Wireman touched the picture I'd drawn of the ceramic keg sitting beside the doll. "This keg was an empty? Which they filled from the pool?"

"I have no doubt." I shuffled the swimming-pool sketch aside and showed them the next one. The perspective was again from almost exactly where we were sitting. Above the horizon, a just-risen sickle moon shone between the masts of a rotting ship I hoped I would never have to draw again. And on the beach, at the edge of the water -

"Christ, that's awful," Wireman said. "I can't even see it clearly and it's still awful."

My right arm was itching, throbbing. Burning. I reached down and touched the picture with the hand I hoped I would never have to see again... although I was afraid I might.

"I can see it for all of us," I said.

How to Draw a Picture (XI)

Don't quit until the picture's complete. I can't tell you if that's the cardinal rule of art or not, I'm no teacher, but I believe those six words sum up all I've been trying to tell you. Talent is a wonderful thing, but it won't carry a quitter. And there always comes a time if the work is sincere, if it comes from that magic place where thought, memory, and emotion all merge when you will want to quit, when you will think that if you put your pencil down your eye will dull, your memory will lapse, and the pain will end. I know all this from the last picture I drew that day the one of the gathering on the beach. It was only a sketch, but I think that when you're mapping hell, a sketch is all you need.

I started with Adriana.

All day long she has been frantic about Em, her emotions ranging from wild anger at him to fear for him. It has even crossed her mind that Daddy has Done Something Rash, although that seems unlikely; his grief has made him torpid and unresponsive ever since the search ended.

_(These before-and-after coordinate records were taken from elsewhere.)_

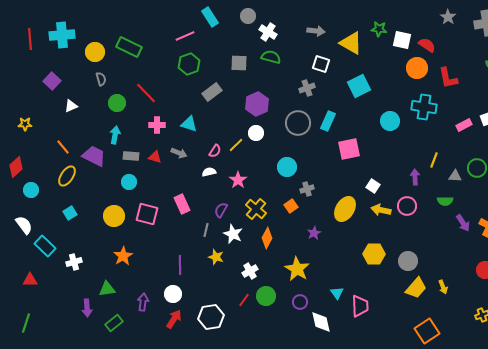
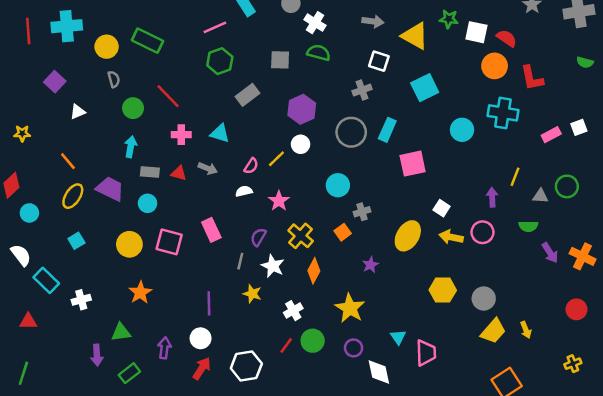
purple trapezoid: (94, 156) -> (110, 189), moved

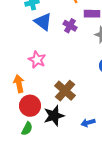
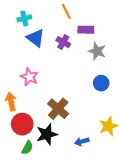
green semicircle: (27, 129) -> (27, 148), moved

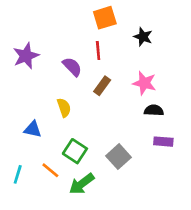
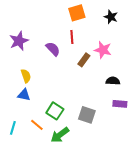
black star: (143, 37) -> (111, 17), moved
pink star: (144, 83) -> (103, 50), moved
brown rectangle: (102, 86) -> (84, 60), moved
yellow semicircle: (64, 108) -> (26, 76), moved
gray square: (118, 157) -> (87, 115), turned -30

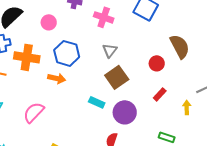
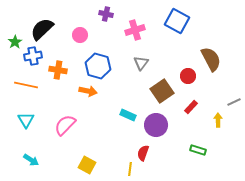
pink cross: (104, 17) -> (135, 30), turned -36
orange cross: (27, 57) -> (58, 70), size x0.7
brown square: (117, 77) -> (162, 91), moved

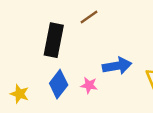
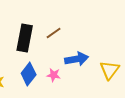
brown line: (89, 17) -> (54, 33), moved

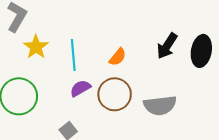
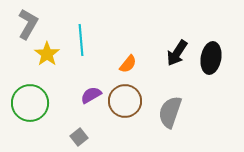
cyan line: (73, 55) -> (81, 40), moved
gray semicircle: (160, 105) -> (170, 112), turned 116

When sunset comes and there's still no sign of Em, you'd think she'd become more nervous than ever, but instead she grows calm, almost cheerful. She tells Nan Melda that Em will be back directly, she's sure of it. She feels it in her bones and hears it in her head, where it sounds like a small, chiming bell. She supposes that bell is what they mean by "woman's intuition," and you don't become fully aware of it until you're married. She tells Nanny this, too.

Nan Melda nods and smiles, but she watches Adie narrowly. She's been watching her all day. The girl's man is gone for good, Libbit has told her this and Melda believes her, but Melda also believes that the rest of the family may be saved... that she herself may be saved.

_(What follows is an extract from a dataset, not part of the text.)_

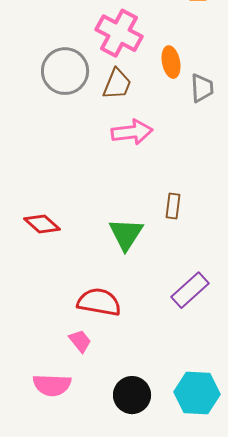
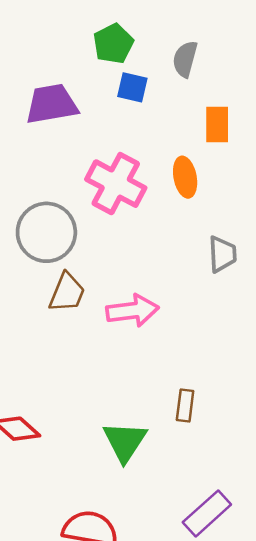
orange ellipse: (171, 62) -> (185, 177), moved
brown trapezoid: (117, 84) -> (67, 293), moved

Much, however, depends on Libbit herself.

Nan Melda goes up to check on her remaining babby-un, touching the bracelets on her left arm as she climbs the stairs. The silver bracelets are from her Mama, and Melda wears them to church every Sunday. Perhaps that's why she took them from her special-things box today, slipping them on and pushing them up until they stuck on the swell of her forearm instead of letting them dangle loose above her wrist. Perhaps she wanted to feel a little closer to her Mama, to borrow a little of Mama's quiet strength, or perhaps she just wanted the association of something holy.

Libbit is in her room, drawing. She is drawing her family, Tessie and Lo-Lo very much included. The eight of them (Nan Melda is also family, as far as Libbit is concerned) stand on the beach where they have spent so many happy times swimming and picnicking and building sand castles, their hands linked like paper dolls and great big smiles running off the sides of their faces. It's as if she thinks she can draw them back to life and happiness by the pure force of her will.